Well, a statement was made on Tuesday night, but it was Max Scherzer making it -- and doing it with an exclamation point. The Tigers right-hander pitched eight brilliant innings against the hottest team in baseball, giving up a run in the first inning but getting stronger as the game progressed, retiring the final 22 batters he faced. The Tigers won 5-1 -- Miguel Cabrera did more Miguel Cabrera type of stuff, hitting the go-ahead two-run homer in the sixth -- as Scherzer improved to 6-0 and lowered his ERA to 3.61.
Scherzer is one of my favorite pitchers to watch. He wears that 1930s-style hat, kind of all scrunched up like it's been tucked into his back pocket all day. He starts his delivery with his glove in front of his face and winds up with his hands going over his head, delivering the ball from a three-quarters arm slot. He gets all kinds of movement on his two-seam fastball, throws a wicked slider and can crank his four-seamer into the upper 90s, like he did in twice striking out Jason Giambi on 97 mph heaters.
His final pitch in the eighth, his 118th of the game, was a 98 mph fastball that Drew Stubbs swung through. It was his fastest pitch of the night. There's the exclamation point. It was one of those games in which you ask: Why doesn't Scherzer do this more often? Why isn't he the 1A to Justin Verlander's 1?

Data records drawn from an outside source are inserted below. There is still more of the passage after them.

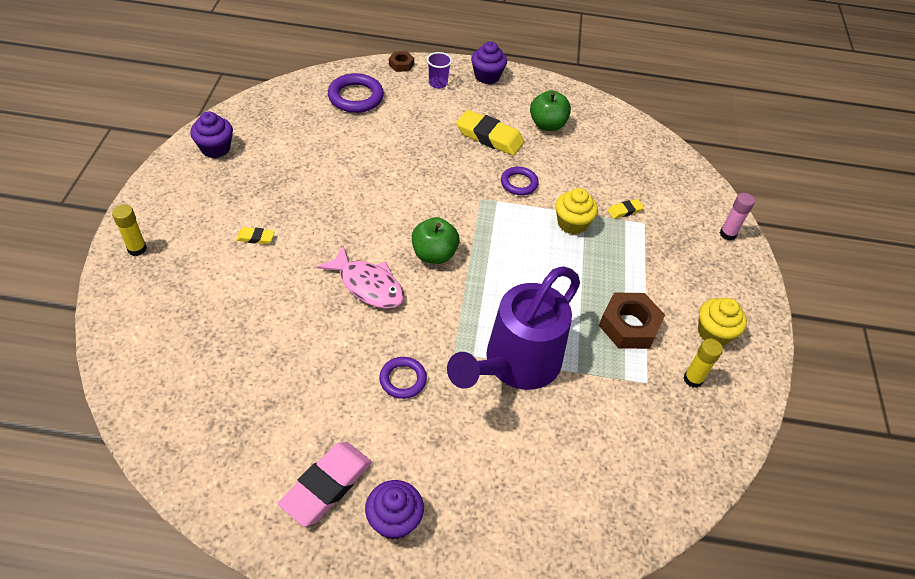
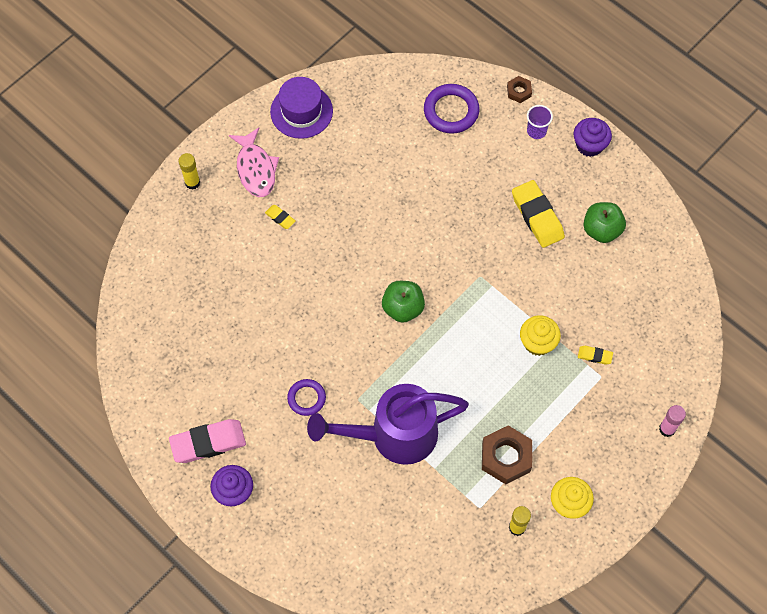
camera: 40 degrees right, 15 degrees up
purple cupcake [190,111,233,158] -> purple hat [270,77,333,139]
pink fish [317,246,404,309] -> pink fish moved to [229,128,279,197]
purple ring [501,167,539,195] -> none

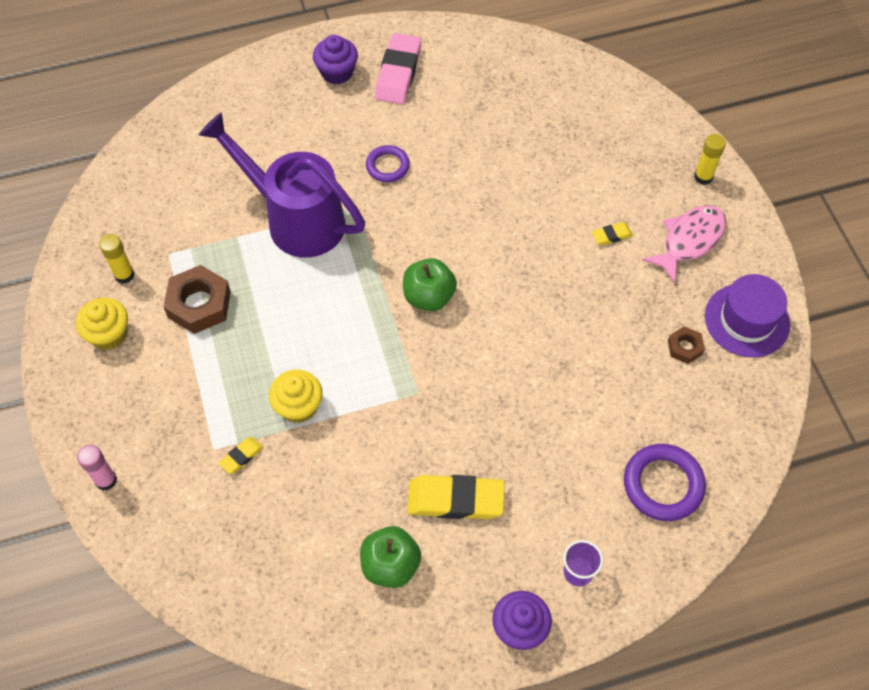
camera: 120 degrees right, 5 degrees down
pink fish [229,128,279,197] -> pink fish turned 120 degrees clockwise [642,205,726,284]
purple watering can [307,384,469,465] -> purple watering can turned 75 degrees counterclockwise [199,113,365,258]
brown nut [507,76,532,103] -> brown nut moved to [668,326,705,364]

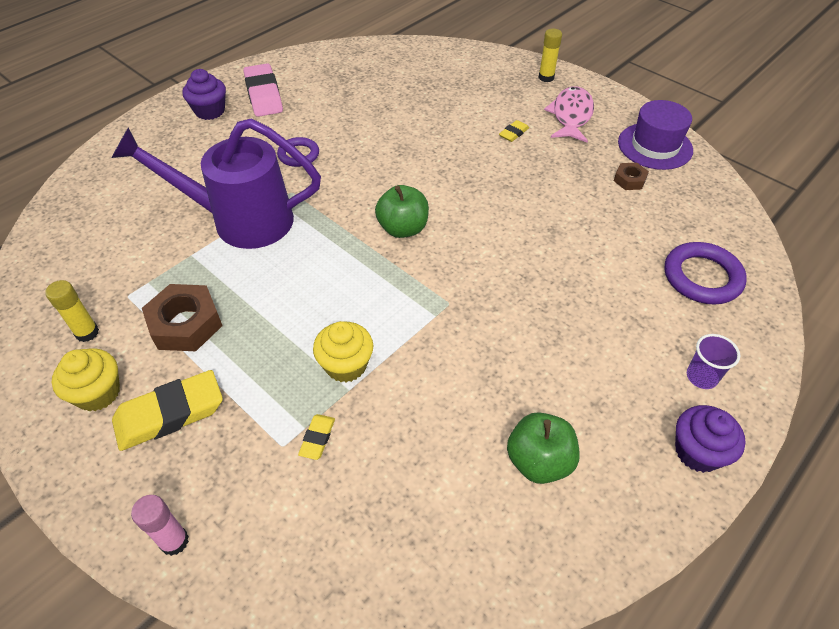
camera: 30 degrees left, 10 degrees down
yellow eraser [407,475,505,519] -> yellow eraser moved to [112,370,223,451]

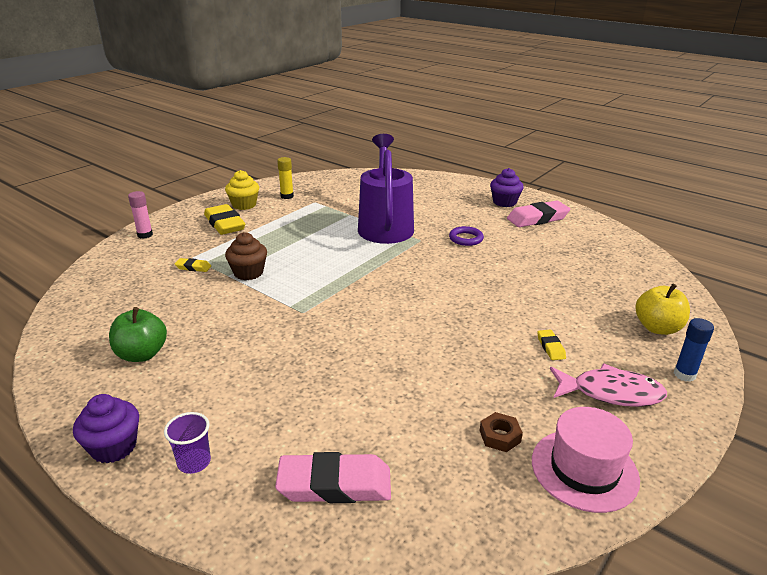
camera: 85 degrees right, 20 degrees down
brown nut [142,284,223,351] -> none
yellow cupcake [313,321,374,383] -> brown cupcake [225,232,267,280]
green apple [375,185,429,238] -> none
yellow eraser [499,120,529,142] -> yellow eraser turned 45 degrees clockwise [537,330,566,360]
yellow glue stick [538,29,562,82] -> blue glue stick [674,318,714,382]
purple hat [618,100,693,170] -> pink hat [532,407,640,513]
purple ring [664,242,747,304] -> pink eraser [275,452,391,503]
none -> yellow apple [636,283,690,335]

Maybe that's an unfair expectation to hold for a pitcher who is already very good -- he went 16-7 with a 3.74 ERA last year while ranking second to Verlander in the AL in strikeouts and first in strikeouts per nine innings. It was that kind of dominance, combined with a strong second half, that had me picking Scherzer as my sleeper Cy Young pick.
But Scherzer has also been one of those guys where the sum of the parts doesn't always quite add up. He entered Tuesday's start, for example, ranking fifth in the AL strikeouts, second in strikeout rate and in the top 10 in fewest hits and walks allowed per nine innings, and had allowed a reasonable five home runs in 54.1 innings. He controls the running game (opponents are 3-for-8 stealing against him). And while he was undefeated thanks to excellent run support, his ERA was a mediocre 3.98.

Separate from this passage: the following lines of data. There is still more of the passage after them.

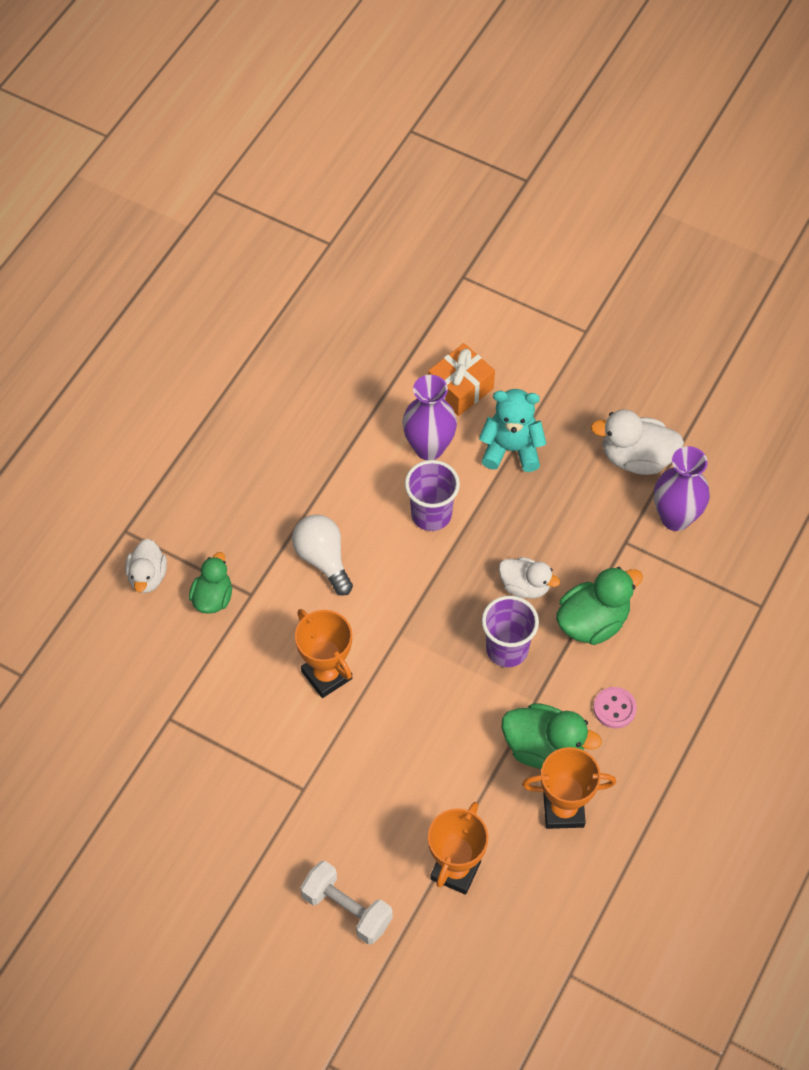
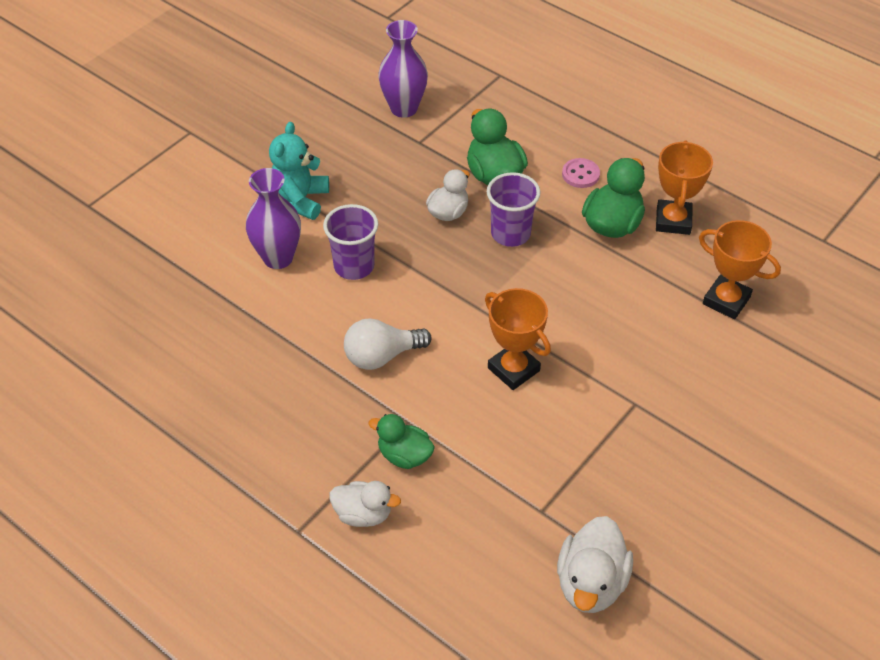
camera: 80 degrees left, 10 degrees down
orange trophy [295,609,352,698] -> orange trophy turned 75 degrees clockwise [485,288,551,390]
white dumbbell [300,861,393,945] -> none
orange gift [428,343,495,416] -> none
white duck [590,409,684,475] -> white duck moved to [557,516,633,613]

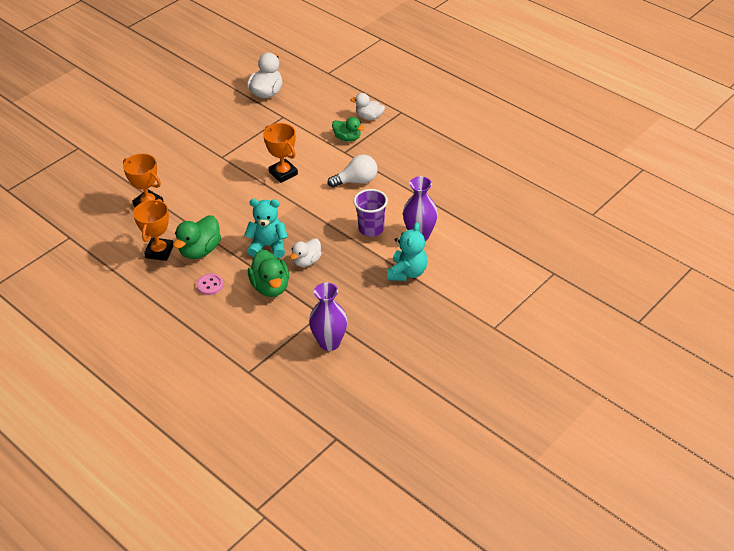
camera: 175 degrees left, 5 degrees down
purple cup [487,172,540,247] -> turquoise teddy bear [244,199,288,258]

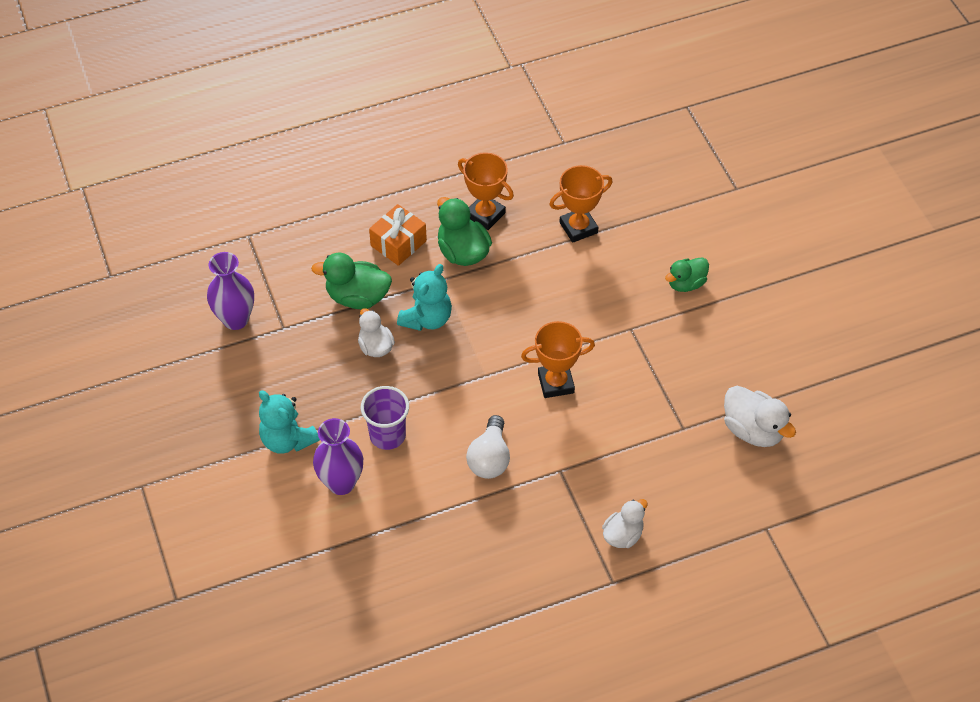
camera: 115 degrees right, 10 degrees up
pink button [196,274,223,295] -> orange gift [369,204,427,266]
green duck [332,117,365,142] -> green duck moved to [665,257,709,292]

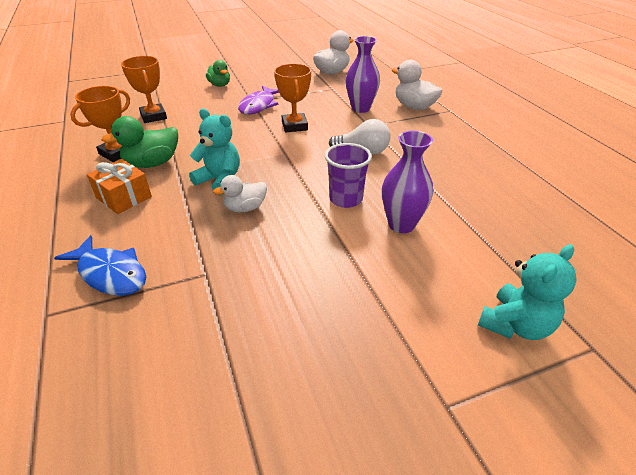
camera: 90 degrees left, 15 degrees down
purple vase [207,252,254,330] -> purple vase moved to [346,36,380,113]
turquoise teddy bear [259,390,320,454] -> turquoise teddy bear moved to [478,244,577,340]
green duck [311,253,392,309] -> none
white duck [602,499,648,548] -> white duck [392,60,443,110], size x1.50
none -> blue fish [54,235,146,296]
none -> purple fish [238,86,279,115]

That's been a running theme of Scherzer's career -- his ERA never matches his peripherals:
2011: 4.43 ERA, 4.14 FIP, 3.70 xFIP
2012: 3.74 ERA, 3.27 FIP, 3.23 xFIP
2013: 3.98 ERA, 2.44 FIP, 2.55 xFIP
If you're not familiar with FIP or xFIP, those are advanced metrics that estimate what a pitcher's ERA would be given a normalized batting average on balls in play and home run-to-fly ball rates. Scherzer's BABIPs have been high -- .314 and .333 the past two seasons -- but is now down to .275 this season after Tuesday's two-hit effort. That suggests some bad luck, but it's not always so simple to say he's pitched in bad luck.

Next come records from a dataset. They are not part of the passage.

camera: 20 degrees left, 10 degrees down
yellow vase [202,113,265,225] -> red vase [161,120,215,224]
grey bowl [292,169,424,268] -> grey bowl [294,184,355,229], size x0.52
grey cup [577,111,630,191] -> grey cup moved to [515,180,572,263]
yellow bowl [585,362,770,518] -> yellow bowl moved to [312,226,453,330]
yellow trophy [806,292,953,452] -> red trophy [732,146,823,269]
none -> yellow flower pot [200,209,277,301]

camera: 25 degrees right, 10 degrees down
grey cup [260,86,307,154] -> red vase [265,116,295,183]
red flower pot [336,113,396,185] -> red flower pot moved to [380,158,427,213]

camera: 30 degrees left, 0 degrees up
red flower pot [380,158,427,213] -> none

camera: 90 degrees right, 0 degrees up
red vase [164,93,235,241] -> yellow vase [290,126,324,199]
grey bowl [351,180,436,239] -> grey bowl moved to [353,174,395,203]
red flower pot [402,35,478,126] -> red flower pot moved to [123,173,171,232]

For example, while Scherzer has allowed five home runs this year, he's allowed 15 doubles and two triples. He's allowed a .201 opponents average -- 11th among starters -- but he's 32nd in slugging percentage allowed, so he does give up some extra-base hits. He has been a little prone to the big inning as well:
April 6: Yankees get three in the sixth (two walks and a single, bullpen allows two guys to score).
April 24: Royals get four in the third (five straight hits).
May 15: Astros get four in the fourth (J.D. Martinez hits three-run homer).
Now, that could be a product of bad luck, random sequencing or Scherzer losing a bit of his stuff with runners on base. Checking some numbers:
2013: .238 wOBA with bases empty, .312 with runners on
2012: .317 wOBA with bases empty, .307 with runners on
2011: .362 wOBA with bases empty, .336 with runners on
So he hasn't pitched as well with runners on this year, but he doesn't have a track record suggesting there's a problem there.
Add it up, and I draw the conclusion that the big innings have more or less a random set of results this year, and his ERA will begin to slide closer to his peripheral numbers.
In other words, watch out American League, because I think we're going to see more performances from Scherzer like the one we saw Tuesday night in Cleveland.